杨家将杂剧中有精彩的武打情节,在舞台上,可以产生强烈的艺术冲击力。元代剧作家塑造了焦赞、孟良这样的猛将,并为他们设计了打斗情节,节奏明快、对抗激烈,丰富了舞台效果,具有极高的艺术魅力。焦赞、孟良和岳胜性格淳朴率真,戏剧中对他们的描写活灵活现,用语诙谐幽默,如《谢金吾》中焦赞的形象,言语之间透露着耿直豪爽、敢作敢当,英雄气概中夹着些许鲁莽,颇有“草莽英雄”的风姿,这更符合普通大众心中的英雄。又比如《谢金吾》中,焦赞帮杨六郎私下三关探亲,并杀死佞臣谢金吾全家。《昊天塔》中,孟良帮杨六郎取回骨殖,并一人抵挡追兵,为六郎杀死韩延寿争取了时间。最后“正义都战胜了邪恶”,符合民间对大团圆结局的期待,以及希望奸佞之人得到惩罚的心理。这些因素都为部将形象的产生奠定了基础。
二、元代杨家将杂剧中部将形象的特征
(一)忠肝义胆的贤将
孟良、岳胜、焦赞都是深受杨家信任的忠义贤将。剧名“孟良盗骨”便强调了孟良在戏剧中的关键作用。杨六郎说“雄镇三关几度秋,番兵不敢犯白沟”可见杨六郎尽职守责的镇守边关,这也得益于部将的辅佐,《昊天塔》第一折中就提到杨六郎派遣孟良巡视边境。杨令公托梦六郎时,交代六郎须亲率部将孟良,前去盗取骨殖,可见孟良是杨家十分信任的部将。孟良和杨六郎出发之前,六郎将军中事务悉数交与岳胜,在《谢金吾》中,六郎临行前叫来岳胜和孟良交代军务,也是命岳胜领众将,紧守营寨,防备番兵,体现了对岳胜领兵的信任和肯定。而且杨六郎凡事都与岳胜商量,无论是用激将法对付孟良,还是最后的接应任务都交给了岳胜。“托梦”一事六郎最先说与岳胜听,并让岳胜占卜判断此梦真假,可见岳胜在剧中充当了军师的角色,是位名副其实的贤将。

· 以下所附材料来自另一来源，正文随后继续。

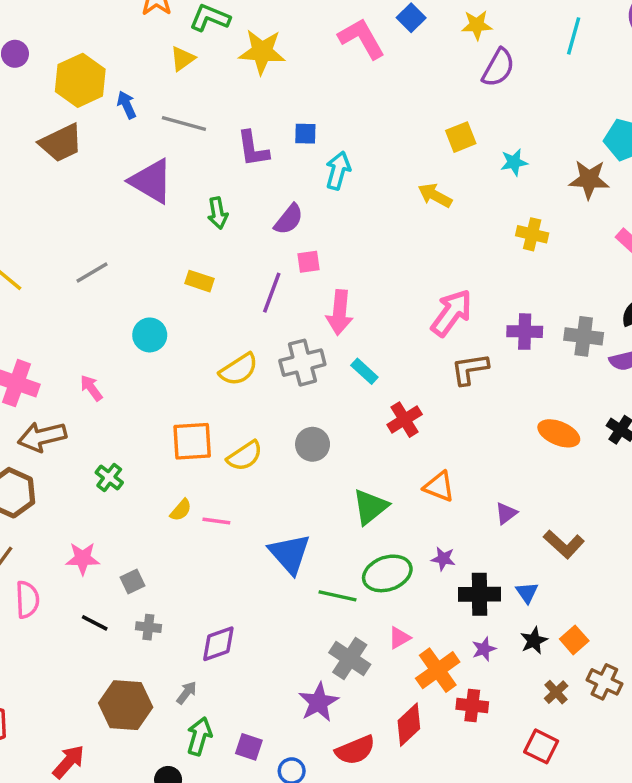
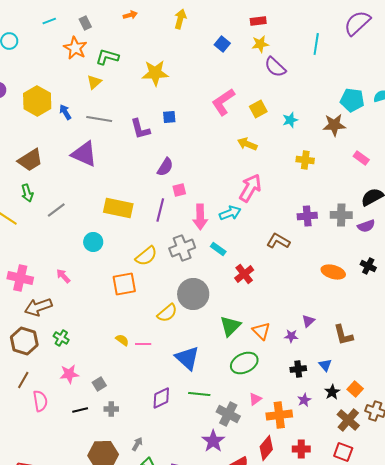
pink L-shape: (362, 38) -> (223, 102), moved, turned -88
yellow star: (262, 52) -> (155, 73), moved
purple semicircle: (498, 68) -> (275, 67), turned 110
brown trapezoid: (61, 143) -> (30, 160), moved
cyan arrow: (338, 171) -> (230, 213), moved, turned 60
green arrow: (218, 213) -> (27, 193), moved
yellow rectangle: (200, 281) -> (118, 208), size x1.8
pink arrow: (452, 313) -> (250, 188), moved
brown L-shape: (470, 369) -> (278, 241), turned 45
orange square: (192, 441) -> (124, 284), moved
gray circle: (313, 444) -> (193, 294), size x1.6
yellow semicircle: (245, 456) -> (167, 313), moved
green cross: (109, 477) -> (61, 338), moved
orange triangle: (439, 486) -> (261, 331), moved, turned 30
yellow semicircle: (181, 510) -> (122, 340), turned -88
brown L-shape: (564, 544) -> (343, 335), turned 40
purple star: (443, 559) -> (291, 336), moved
black cross: (479, 594) -> (298, 369), size x0.7
green line: (338, 596) -> (199, 394), moved
black line: (95, 623) -> (80, 410), turned -35
purple diamond: (218, 644) -> (161, 398), moved
orange cross: (438, 670) -> (279, 415), turned 35
brown cross: (556, 692) -> (348, 420), size x1.6
red cross: (472, 705) -> (301, 449), moved

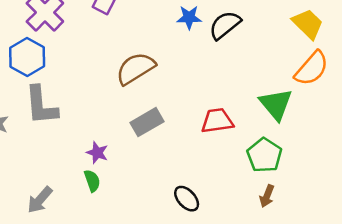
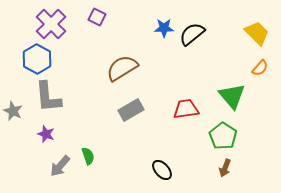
orange semicircle: (312, 68) -> (260, 68), size x0.6
purple star: (97, 153) -> (46, 134), moved
gray arrow: (40, 200) -> (60, 166), moved

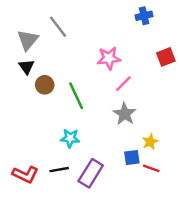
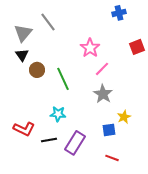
pink star: (109, 58) -> (90, 48), turned -30
red line: (151, 168) -> (112, 158), moved
red L-shape: (25, 174) -> (24, 129), moved

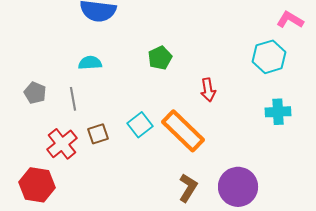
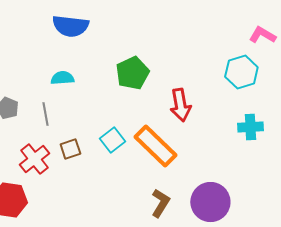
green pentagon: (160, 58) -> (132, 73), size x1.4
red arrow: (208, 90) -> (180, 105), size x1.4

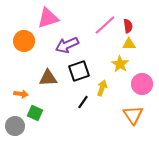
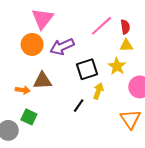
pink triangle: (48, 18) -> (42, 19), turned -35
orange circle: (24, 41) -> (32, 44), moved
black square: (79, 71) -> (87, 69), moved
orange arrow: (21, 94) -> (23, 90), moved

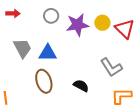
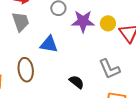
gray trapezoid: (22, 48) -> (21, 22), moved
brown ellipse: (44, 81) -> (26, 70), moved

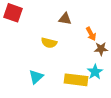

部将岳胜、孟良、焦赞都是誓死追随杨六郎,不畏生死的贤将。《谢金吾》中,焦赞先下三关,要做杨六郎的臂膀,誓为六郎报仇血恨。最后,焦赞被捕,表现出不惧死亡的勇气。当六郎和焦赞被斩的紧要关头,孟良捉住了奸细,证明了王钦若的奸臣身份,挽救了局势,忠义之心可嘉。《昊天塔》中杨六郎要去盗骨殖,孟良自荐道:“哥哥,别的都去不得,只有您兄弟去得。”杨六郎万分感动的说:“兄弟,你若肯去,就是我的重生父母也!”当遇追兵来袭,孟良让杨六郎先走,自己留下断后,说:“哥哥,你将着父亲的骨殖,先上三关去,我在后面走着。倘有追兵来时,等我好敌住他。”在危急关头,表现出舍生取义的精神。
(二)骁勇善战的猛将
《昊天塔》中孟良出场的唱词是“这些时无处征伐,我去那界河边恰才巡罢,我做的一个个活捉生拿。涌彪躯,舒猿臂肝横胆乍。也不索将武艺盘咱,回头儿只看咱披挂。比及你架上掇雕鞍,槽头牵战马。宣花斧钺手中担,觑敌军似耍,耍。万骑交驰,两军相见,咱手里半筹不纳”这个出场可谓是雄姿尽现,孟良在边境巡查,对番兵是“活捉生拿”,手拿板斧,对阵敌军是在“耍”,可见其神勇无敌。《谢金吾》中的出场是“两军相对堵,三通催战鼓。则我身背火葫芦,肩担蘸金斧。某乃加山孟良是也,佐于杨六郎麾下为指挥使之职”,这是孟良典型的戏剧形象,身后背着火葫芦,扛把金斧,英气逼人。再看《谢金吾》中焦赞的出场:“镇守三关为好汉,杀的番兵没逃窜。军前阵后敢当先,则我是虎头鱼眼焦光赞,某焦赞是也。”从“虎头鱼眼”的描写便能看出焦赞是长相凶狠的一员猛将,而且打仗时首当其冲。《昊天塔》中岳胜的出场也颇有气势“帅鼓铜锣一两敲,辕门里外列英豪。三军报罢平安喏,紧卷旗幡再不摇。某乃花面兽岳胜是也,官封帅府排军之职,佐于六郎哥哥麾下。”岳胜的唱词相较前两者,语言上少了粗莽之气,但指挥三军的才能和帅府排兵的官职说明他同样是位善战的猛将。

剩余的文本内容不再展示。